Timão não estava totalmente errado em se sentir enfastiado com tudo isso. Naturalmente,
não era só esse tipo de excêntricas intervenções que os ocupava. Classificavam,
dividiam em livros, copiavam, anotavam, enquanto o material crescia incessantemente,
e eles próprios, com seus volumosos comentários, contribuíam para aumentá-lo.

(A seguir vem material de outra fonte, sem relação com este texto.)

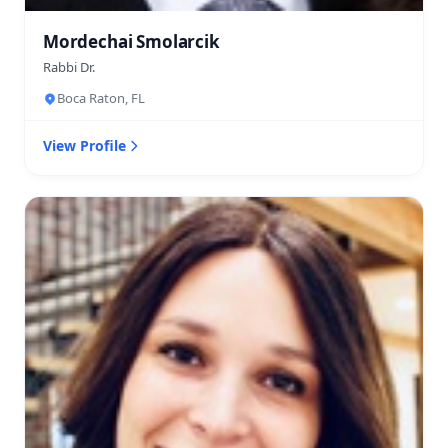
Mordechai Smolarcik
Rabbi Dr.
Boca Raton, FL
View Profile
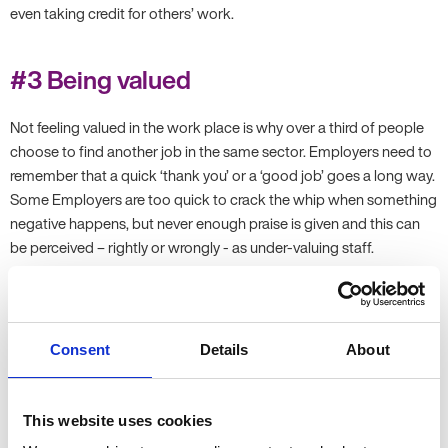
even taking credit for others’ work.
#3 Being valued
Not feeling valued in the work place is why over a third of people
choose to find another job in the same sector. Employers need to
remember that a quick ‘thank you’ or a ‘good job’ goes a long way.
Some Employers are too quick to crack the whip when something
negative happens, but never enough praise is given and this can
be perceived – rightly or wrongly - as under-valuing staff.
#4 Career progression
Consent
Details
About
One-third (33%) of UK employees said they wanted to leave their
job due to a lack of opportunity for career progression. This is a
simple opportunity to sit down with each employee and discuss a
This website uses cookies
yearly, or six-monthly career plan with them. Goals and aims within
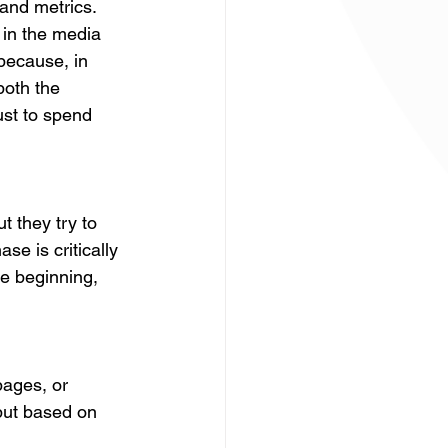
and metrics. 
 in the media 
 because, in 
both the 
st to spend 
t they try to 
se is critically 
e beginning, 
pages, or 
but based on 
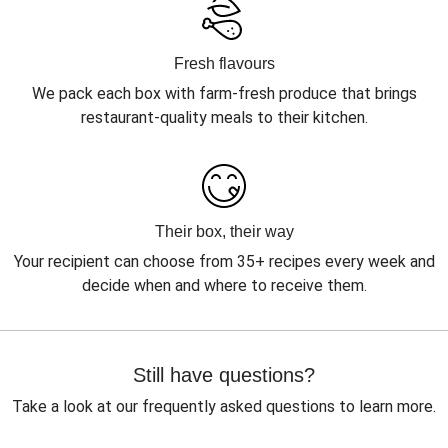
Fresh flavours
We pack each box with farm-fresh produce that brings
restaurant-quality meals to their kitchen.
Their box, their way
Your recipient can choose from 35+ recipes every week and
decide when and where to receive them.
Still have questions?
Take a look at our frequently asked questions to learn more.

Poucos conheciam a f undo a biblioteca em todas as suas partes e artérias. Num dos
periódicos concursos poéticos promovidos pelos Ptolomeus, já se estava na época
do Evergeta, foi preciso acrescentar um sétimo juiz ao júri; o soberano
recorreu aos expoentes máximos do Museu, e eles lhe revelaram a existência de
um douto chamado Aristófanes, originário de Bizâncio, que, disseram-lhe, todo
dia, o dia inteiro, não fazia outra coisa além de ler e reler atentamente todos
os livros da biblioteca, seguindo pela ordem. Ordem que, portanto, Aristófanes
conhecia perfeitamente. O que se viu logo depois, quando, para desmascarar
alguns poetas plagiadores que estavam prestes a conquistar os melhores prémios,
abandonou a sessão do júri e, confiando na sua memória (assim explica Vitrúvio,
ao narrar o episódio), foi directamente a algumas estantes bem conhecidas a ele,
e pouco depois reapareceu, brandindo os textos originais que aqueles
plagiadores haviam tentado impingir como seus.

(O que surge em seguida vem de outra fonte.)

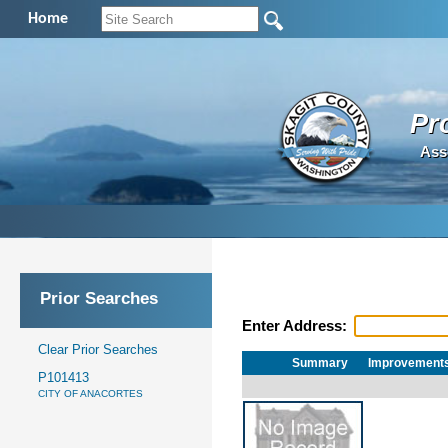
Home
Pr
Ass
Prior Searches
Enter Address:
Clear Prior Searches
Summary
Improvement
P101413
CITY OF ANACORTES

Calímaco tentou uma classificação geral, com seus Catálogos subdivididos por géneros,
correspondentes aos outros tantos sectores da biblioteca: Catálogos dos autores que brilharam em cada
disciplina, tal era o titulo do enorme catálogo, que sozinho
ocupava uns 120 rolos. Esse catálogo dava uma ideia da ordenação dos rolos. Mas
certamente não era uma planta ou um guia, que só muito mais tarde, na época de
Dídimo, seriam compilados. Os Catálogos
de Calímaco serviam apenas a quem já tivesse prática. E, mesmo assim, por
se basear no critério de arrolar somente os autores que haviam brilhado nos
diversos géneros, o repertório de Calímaco devia representar uma selecção,
ainda que imensa, do catálogo completo. Épicos, trágicos, cómicos,
historiadores, médicos, retóricos, leis, miscelâneas são algumas das
categorias: seis secções para a poesia e cinco para a prosa. Aristóteles
pairava entre aquelas estantes, entre aqueles rolos bem-ordenados, desde que
Demétrio ali transplantara a ideia do mestre: uma comunidade de doutos isolados
do mundo exterior, guarnecida de uma biblioteca completa e um local de culto às
Musas. A ligação se fortalecera com a longa permanência de Estrabão na corte. O
método e o génio do Estagirita, escreveu um douto francês, presidiam a distância
à organização da biblioteca. Mas eram justamente as estantes destinadas a
conter suas obras que davam pena de ver: praticamente apenas as obras
divulgadas por Aristóteles em vida, se é que simplesmente não se insinuava
alguma falsificação que depois seria dificílimo desalojar». In Luciano Canfora, A Biblioteca
Desaparecida, Histórias da Biblioteca de Alexandria, 1986, Companhia das
Letras, 1989, ISBN 978-857-164-051-1.